What to produce —
Copy out exactly each line from the line with "8 800 234 69 80" through the last line of the material below.
[Source information — start]
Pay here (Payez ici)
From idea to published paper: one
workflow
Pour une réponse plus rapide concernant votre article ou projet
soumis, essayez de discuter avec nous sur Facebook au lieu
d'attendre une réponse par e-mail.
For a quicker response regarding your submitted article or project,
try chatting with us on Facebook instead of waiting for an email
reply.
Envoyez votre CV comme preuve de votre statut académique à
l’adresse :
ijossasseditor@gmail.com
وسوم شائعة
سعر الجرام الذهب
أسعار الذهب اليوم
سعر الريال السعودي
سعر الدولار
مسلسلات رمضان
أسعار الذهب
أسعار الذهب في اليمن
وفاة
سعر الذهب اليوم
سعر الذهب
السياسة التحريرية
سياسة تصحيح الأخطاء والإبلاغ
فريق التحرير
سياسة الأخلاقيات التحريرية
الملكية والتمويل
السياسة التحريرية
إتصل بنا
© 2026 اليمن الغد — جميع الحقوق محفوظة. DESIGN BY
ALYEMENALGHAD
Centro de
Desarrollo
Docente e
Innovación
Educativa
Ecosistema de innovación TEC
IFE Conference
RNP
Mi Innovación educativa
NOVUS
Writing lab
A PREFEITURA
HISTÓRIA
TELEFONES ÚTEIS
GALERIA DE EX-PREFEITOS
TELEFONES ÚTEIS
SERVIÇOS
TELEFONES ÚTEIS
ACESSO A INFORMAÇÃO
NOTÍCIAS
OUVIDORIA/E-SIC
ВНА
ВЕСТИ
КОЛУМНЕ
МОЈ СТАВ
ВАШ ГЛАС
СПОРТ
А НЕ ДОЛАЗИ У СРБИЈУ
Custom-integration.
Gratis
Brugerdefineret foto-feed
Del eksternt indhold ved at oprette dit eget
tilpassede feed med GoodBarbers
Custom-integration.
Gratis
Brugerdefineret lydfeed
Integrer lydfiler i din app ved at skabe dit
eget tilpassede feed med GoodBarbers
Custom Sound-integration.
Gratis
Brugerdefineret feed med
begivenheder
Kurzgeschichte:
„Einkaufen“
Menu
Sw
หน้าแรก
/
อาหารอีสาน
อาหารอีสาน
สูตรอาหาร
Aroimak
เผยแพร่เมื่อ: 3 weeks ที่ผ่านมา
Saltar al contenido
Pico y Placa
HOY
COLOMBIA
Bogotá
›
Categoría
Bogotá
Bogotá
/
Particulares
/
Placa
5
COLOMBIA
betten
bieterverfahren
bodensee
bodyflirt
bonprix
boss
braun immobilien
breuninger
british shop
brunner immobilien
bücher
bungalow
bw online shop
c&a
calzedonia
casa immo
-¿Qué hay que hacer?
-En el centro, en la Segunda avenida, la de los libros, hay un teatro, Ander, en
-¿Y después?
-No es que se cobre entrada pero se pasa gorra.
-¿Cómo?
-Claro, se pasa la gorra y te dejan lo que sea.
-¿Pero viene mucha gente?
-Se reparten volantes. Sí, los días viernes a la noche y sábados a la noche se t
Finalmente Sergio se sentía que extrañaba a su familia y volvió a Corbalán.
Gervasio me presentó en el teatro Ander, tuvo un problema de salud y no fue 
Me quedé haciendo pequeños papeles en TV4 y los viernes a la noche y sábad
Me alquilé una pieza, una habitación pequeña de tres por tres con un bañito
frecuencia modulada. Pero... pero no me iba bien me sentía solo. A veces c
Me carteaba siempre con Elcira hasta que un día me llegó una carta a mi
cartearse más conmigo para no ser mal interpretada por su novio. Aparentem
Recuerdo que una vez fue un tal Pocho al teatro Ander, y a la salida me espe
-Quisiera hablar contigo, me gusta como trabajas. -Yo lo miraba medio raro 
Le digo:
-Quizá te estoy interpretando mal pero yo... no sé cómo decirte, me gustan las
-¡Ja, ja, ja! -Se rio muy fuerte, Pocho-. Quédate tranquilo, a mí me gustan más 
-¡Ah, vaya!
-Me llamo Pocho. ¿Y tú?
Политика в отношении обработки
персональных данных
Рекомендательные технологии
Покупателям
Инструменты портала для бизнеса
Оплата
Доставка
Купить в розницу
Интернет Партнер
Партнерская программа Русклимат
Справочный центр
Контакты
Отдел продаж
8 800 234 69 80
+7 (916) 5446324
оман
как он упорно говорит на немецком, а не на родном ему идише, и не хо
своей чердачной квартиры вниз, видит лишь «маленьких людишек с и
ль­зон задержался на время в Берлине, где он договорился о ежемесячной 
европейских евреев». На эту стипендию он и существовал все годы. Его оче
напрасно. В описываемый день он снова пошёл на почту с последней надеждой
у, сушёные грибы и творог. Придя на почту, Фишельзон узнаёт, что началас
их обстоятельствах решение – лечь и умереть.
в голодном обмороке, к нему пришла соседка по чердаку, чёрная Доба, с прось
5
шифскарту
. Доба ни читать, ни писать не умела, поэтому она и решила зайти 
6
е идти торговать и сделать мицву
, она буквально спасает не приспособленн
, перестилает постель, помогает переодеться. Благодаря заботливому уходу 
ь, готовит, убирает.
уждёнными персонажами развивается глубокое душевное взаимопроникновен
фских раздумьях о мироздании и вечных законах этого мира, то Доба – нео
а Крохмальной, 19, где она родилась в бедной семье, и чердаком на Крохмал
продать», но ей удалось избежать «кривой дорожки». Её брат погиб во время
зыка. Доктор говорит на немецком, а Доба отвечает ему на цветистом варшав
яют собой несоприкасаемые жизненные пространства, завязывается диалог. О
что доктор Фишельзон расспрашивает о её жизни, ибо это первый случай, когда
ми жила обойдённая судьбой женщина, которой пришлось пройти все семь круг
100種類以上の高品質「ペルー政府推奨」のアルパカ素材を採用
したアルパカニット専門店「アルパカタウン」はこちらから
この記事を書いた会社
[Source information — finish]
Result for this task —
8 800 234 69 80
+7 (916) 5446324
оман
как он упорно говорит на немецком, а не на родном ему идише, и не хо
своей чердачной квартиры вниз, видит лишь «маленьких людишек с и
ль­зон задержался на время в Берлине, где он договорился о ежемесячной 
европейских евреев». На эту стипендию он и существовал все годы. Его оче
напрасно. В описываемый день он снова пошёл на почту с последней надеждой
у, сушёные грибы и творог. Придя на почту, Фишельзон узнаёт, что началас
их обстоятельствах решение – лечь и умереть.
в голодном обмороке, к нему пришла соседка по чердаку, чёрная Доба, с прось
5
шифскарту
. Доба ни читать, ни писать не умела, поэтому она и решила зайти 
6
е идти торговать и сделать мицву
, она буквально спасает не приспособленн
, перестилает постель, помогает переодеться. Благодаря заботливому уходу 
ь, готовит, убирает.
уждёнными персонажами развивается глубокое душевное взаимопроникновен
фских раздумьях о мироздании и вечных законах этого мира, то Доба – нео
а Крохмальной, 19, где она родилась в бедной семье, и чердаком на Крохмал
продать», но ей удалось избежать «кривой дорожки». Её брат погиб во время
зыка. Доктор говорит на немецком, а Доба отвечает ему на цветистом варшав
яют собой несоприкасаемые жизненные пространства, завязывается диалог. О
что доктор Фишельзон расспрашивает о её жизни, ибо это первый случай, когда
ми жила обойдённая судьбой женщина, которой пришлось пройти все семь круг
100種類以上の高品質「ペルー政府推奨」のアルパカ素材を採用
したアルパカニット専門店「アルパカタウン」はこちらから
この記事を書いた会社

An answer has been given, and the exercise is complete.